Hoy la discusión pública tendría que buscar otro diseño para el patrimonialismo mexicano: rescatar el prestigio genuinamente nacional que merece el cuidado y usufructo de los bienes colectivos. Y esto por varias razones. Primero, porque el patrimonio es siempre y por definición bueno. Hay que defender la riqueza colectiva –siempre y cuando sea genuinamente colectiva. Pero segundo, también, porque el modelo de uso del patrimonio ha degenerado en un rentismo que se funda en una relación corrupta entre los beneficiarios y el Estado.

El patrimonio hay que defenderlo por igual en contra de privados y del Estado. Se necesita hacer por partes iguales una crítica a la privatización y a la forma que ha tomado el patrimonialismo mexicano. Hay, en otras palabras, que inventar un nuevo patrimonialismo, que no debe dirigirse ya a crear una aristocracia laboral –con trabajadores que legan sus plazas a sus hijos o que subcontratan funciones a otros trabajadores. Ya no es necesario, como sí lo era en tiempos de Cárdenas, crear una imagen de cómo debe vivir un trabajador. Esa imagen ya existe.
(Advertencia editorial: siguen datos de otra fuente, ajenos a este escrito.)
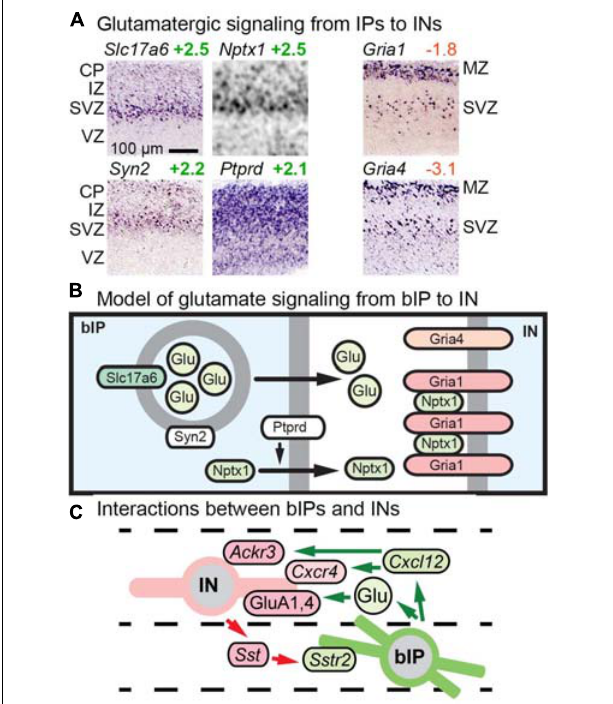
FIGURE 7 | Glutamate signaling and other bIP-IN interactions. (A) bIPs in the SVZ express molecules for glutamatergic signaling including Slc17a6 (VGLUT2), Nptx1 , Syn2 , and Ptprd ; while migrating INs express AMPA receptors ( Gria1 , Gria4 ). (B) Proposed model for glutamatergic signaling from bIPs to INs. Interestingly, bIPs produce Nptx1 , a secreted protein that clusters AMPA receptors. (C) Glutamate signaling is one of several interactions between IPs and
Se necesita un nuevo patrimonialismo que defienda los bienes públicos contra los privados, pero también contra los apetitos de la clase política, y sus interlocutores en la clase obrera patrimonialista.
Así, importa objetar enérgicamente cuando una compañía que va a afectar el patrimonio alega que a cambio va a crearequis o ye número de empleos. Dragonmart, por ejemplo, se pavonea de que va a crear más de 8 mil empleos, y que por eso no importa que afecte una reserva ecológica. Walmart también se ha valido de esa clase de argumento. Las mineras canadienses alegan lo mismo... Casi, casi le están haciendo un favor a los huicholes, destruyéndoles sus sitios sagrados.

Esta clase de argumento debe ser objetado por dos vías: primero, porque usualmente son cuentas alegres (Dragonmart tal vez emplee a 8 mil trabajadores, pero ¿cuántas misceláneas y mercados cerrarán sus puertas por no poder competir con los precios chinos?) y, segundo, porque hay que recordar, siempre, que las empresas no crean trabajo, sino que el trabajo crea las empresas. La riqueza viene del trabajo. Las inversiones sirven para generar condiciones de trabajo, sí, pero son también producto de trabajos anteriores. El capital no puede atribuirse el poder divino de crear al trabajo. Es un engaño.

Hoy se dice, con justicia, que se necesita más mercado y más Estado, pero en el tema del patrimonio se necesita –todavía más urgentemente– una crítica tanto de la privatización como de la estatización. Se necesita menos mercado y menos Estado.